____ Information shown
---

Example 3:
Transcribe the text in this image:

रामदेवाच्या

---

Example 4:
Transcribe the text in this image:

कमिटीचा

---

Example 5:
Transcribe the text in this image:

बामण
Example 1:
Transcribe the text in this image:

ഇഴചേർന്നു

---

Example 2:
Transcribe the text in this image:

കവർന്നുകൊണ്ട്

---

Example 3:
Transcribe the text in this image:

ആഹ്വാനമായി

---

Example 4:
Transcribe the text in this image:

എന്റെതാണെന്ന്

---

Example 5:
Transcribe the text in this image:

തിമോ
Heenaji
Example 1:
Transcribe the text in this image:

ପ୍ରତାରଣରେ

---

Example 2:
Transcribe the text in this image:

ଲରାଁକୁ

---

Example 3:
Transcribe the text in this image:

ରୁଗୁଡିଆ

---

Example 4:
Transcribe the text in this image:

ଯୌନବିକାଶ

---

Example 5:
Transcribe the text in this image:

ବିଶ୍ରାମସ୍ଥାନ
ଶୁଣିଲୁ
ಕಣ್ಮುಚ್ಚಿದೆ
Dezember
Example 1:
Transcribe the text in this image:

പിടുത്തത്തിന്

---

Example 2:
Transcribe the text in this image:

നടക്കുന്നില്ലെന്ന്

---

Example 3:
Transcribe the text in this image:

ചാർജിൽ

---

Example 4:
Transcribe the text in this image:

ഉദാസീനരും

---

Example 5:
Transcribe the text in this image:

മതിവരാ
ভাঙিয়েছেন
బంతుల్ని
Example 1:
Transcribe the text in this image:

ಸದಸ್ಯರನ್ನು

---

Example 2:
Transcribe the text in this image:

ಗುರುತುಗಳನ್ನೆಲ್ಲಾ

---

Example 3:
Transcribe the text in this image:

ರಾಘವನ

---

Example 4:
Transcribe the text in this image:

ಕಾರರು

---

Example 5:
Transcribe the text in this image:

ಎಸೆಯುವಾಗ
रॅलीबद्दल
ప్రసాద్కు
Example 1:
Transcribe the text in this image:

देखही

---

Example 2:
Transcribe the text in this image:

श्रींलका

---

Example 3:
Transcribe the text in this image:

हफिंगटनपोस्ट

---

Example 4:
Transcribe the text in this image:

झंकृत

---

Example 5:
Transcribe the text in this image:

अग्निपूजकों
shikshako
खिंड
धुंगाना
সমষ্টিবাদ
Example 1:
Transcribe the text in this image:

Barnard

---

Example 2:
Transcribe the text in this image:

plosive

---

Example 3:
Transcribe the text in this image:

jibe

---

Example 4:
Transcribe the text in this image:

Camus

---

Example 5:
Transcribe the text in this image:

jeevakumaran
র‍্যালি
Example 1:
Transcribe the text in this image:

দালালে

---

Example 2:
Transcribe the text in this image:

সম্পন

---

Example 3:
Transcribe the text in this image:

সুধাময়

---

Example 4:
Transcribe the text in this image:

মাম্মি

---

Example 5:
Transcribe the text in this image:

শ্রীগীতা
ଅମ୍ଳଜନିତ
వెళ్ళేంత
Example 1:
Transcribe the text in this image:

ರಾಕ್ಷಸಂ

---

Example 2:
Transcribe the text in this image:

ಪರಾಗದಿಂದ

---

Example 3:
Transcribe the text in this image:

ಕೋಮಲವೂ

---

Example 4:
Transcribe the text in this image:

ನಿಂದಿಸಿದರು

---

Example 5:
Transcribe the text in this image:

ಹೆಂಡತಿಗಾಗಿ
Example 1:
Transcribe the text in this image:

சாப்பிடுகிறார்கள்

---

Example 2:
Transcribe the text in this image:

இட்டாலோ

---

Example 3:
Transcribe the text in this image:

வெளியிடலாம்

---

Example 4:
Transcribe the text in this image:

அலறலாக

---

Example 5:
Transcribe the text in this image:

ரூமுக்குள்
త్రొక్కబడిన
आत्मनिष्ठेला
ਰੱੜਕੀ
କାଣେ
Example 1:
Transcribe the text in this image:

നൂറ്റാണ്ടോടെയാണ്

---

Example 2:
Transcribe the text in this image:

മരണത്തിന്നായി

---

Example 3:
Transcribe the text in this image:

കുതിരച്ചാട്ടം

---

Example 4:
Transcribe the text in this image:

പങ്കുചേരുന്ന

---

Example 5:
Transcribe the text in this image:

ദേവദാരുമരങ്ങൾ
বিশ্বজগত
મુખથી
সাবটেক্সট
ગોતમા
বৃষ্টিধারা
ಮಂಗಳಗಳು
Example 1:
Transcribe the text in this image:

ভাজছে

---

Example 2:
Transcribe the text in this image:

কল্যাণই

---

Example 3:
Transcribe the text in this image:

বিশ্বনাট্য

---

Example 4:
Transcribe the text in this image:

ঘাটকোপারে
________
- **Problem**
Make an exact transcription of the entries.

- **Response below**
---

Example 3:
Transcribe the text in this image:

रामदेवाच्या

---

Example 4:
Transcribe the text in this image:

कमिटीचा

---

Example 5:
Transcribe the text in this image:

बामण
Example 1:
Transcribe the text in this image:

ഇഴചേർന്നു

---

Example 2:
Transcribe the text in this image:

കവർന്നുകൊണ്ട്

---

Example 3:
Transcribe the text in this image:

ആഹ്വാനമായി

---

Example 4:
Transcribe the text in this image:

എന്റെതാണെന്ന്

---

Example 5:
Transcribe the text in this image:

തിമോ
Heenaji
Example 1:
Transcribe the text in this image:

ପ୍ରତାରଣରେ

---

Example 2:
Transcribe the text in this image:

ଲରାଁକୁ

---

Example 3:
Transcribe the text in this image:

ରୁଗୁଡିଆ

---

Example 4:
Transcribe the text in this image:

ଯୌନବିକାଶ

---

Example 5:
Transcribe the text in this image:

ବିଶ୍ରାମସ୍ଥାନ
ଶୁଣିଲୁ
ಕಣ್ಮುಚ್ಚಿದೆ
Dezember
Example 1:
Transcribe the text in this image:

പിടുത്തത്തിന്

---

Example 2:
Transcribe the text in this image:

നടക്കുന്നില്ലെന്ന്

---

Example 3:
Transcribe the text in this image:

ചാർജിൽ

---

Example 4:
Transcribe the text in this image:

ഉദാസീനരും

---

Example 5:
Transcribe the text in this image:

മതിവരാ
ভাঙিয়েছেন
బంతుల్ని
Example 1:
Transcribe the text in this image:

ಸದಸ್ಯರನ್ನು

---

Example 2:
Transcribe the text in this image:

ಗುರುತುಗಳನ್ನೆಲ್ಲಾ

---

Example 3:
Transcribe the text in this image:

ರಾಘವನ

---

Example 4:
Transcribe the text in this image:

ಕಾರರು

---

Example 5:
Transcribe the text in this image:

ಎಸೆಯುವಾಗ
रॅलीबद्दल
ప్రసాద్కు
Example 1:
Transcribe the text in this image:

देखही

---

Example 2:
Transcribe the text in this image:

श्रींलका

---

Example 3:
Transcribe the text in this image:

हफिंगटनपोस्ट

---

Example 4:
Transcribe the text in this image:

झंकृत

---

Example 5:
Transcribe the text in this image:

अग्निपूजकों
shikshako
खिंड
धुंगाना
সমষ্টিবাদ
Example 1:
Transcribe the text in this image:

Barnard

---

Example 2:
Transcribe the text in this image:

plosive

---

Example 3:
Transcribe the text in this image:

jibe

---

Example 4:
Transcribe the text in this image:

Camus

---

Example 5:
Transcribe the text in this image:

jeevakumaran
র‍্যালি
Example 1:
Transcribe the text in this image:

দালালে

---

Example 2:
Transcribe the text in this image:

সম্পন

---

Example 3:
Transcribe the text in this image:

সুধাময়

---

Example 4:
Transcribe the text in this image:

মাম্মি

---

Example 5:
Transcribe the text in this image:

শ্রীগীতা
ଅମ୍ଳଜନିତ
వెళ్ళేంత
Example 1:
Transcribe the text in this image:

ರಾಕ್ಷಸಂ

---

Example 2:
Transcribe the text in this image:

ಪರಾಗದಿಂದ

---

Example 3:
Transcribe the text in this image:

ಕೋಮಲವೂ

---

Example 4:
Transcribe the text in this image:

ನಿಂದಿಸಿದರು

---

Example 5:
Transcribe the text in this image:

ಹೆಂಡತಿಗಾಗಿ
Example 1:
Transcribe the text in this image:

சாப்பிடுகிறார்கள்

---

Example 2:
Transcribe the text in this image:

இட்டாலோ

---

Example 3:
Transcribe the text in this image:

வெளியிடலாம்

---

Example 4:
Transcribe the text in this image:

அலறலாக

---

Example 5:
Transcribe the text in this image:

ரூமுக்குள்
త్రొక్కబడిన
आत्मनिष्ठेला
ਰੱੜਕੀ
କାଣେ
Example 1:
Transcribe the text in this image:

നൂറ്റാണ്ടോടെയാണ്

---

Example 2:
Transcribe the text in this image:

മരണത്തിന്നായി

---

Example 3:
Transcribe the text in this image:

കുതിരച്ചാട്ടം

---

Example 4:
Transcribe the text in this image:

പങ്കുചേരുന്ന

---

Example 5:
Transcribe the text in this image:

ദേവദാരുമരങ്ങൾ
বিশ্বজগত
મુખથી
সাবটেক্সট
ગોતમા
বৃষ্টিধারা
ಮಂಗಳಗಳು
Example 1:
Transcribe the text in this image:

ভাজছে

---

Example 2:
Transcribe the text in this image:

কল্যাণই

---

Example 3:
Transcribe the text in this image:

বিশ্বনাট্য

---

Example 4:
Transcribe the text in this image:

ঘাটকোপারে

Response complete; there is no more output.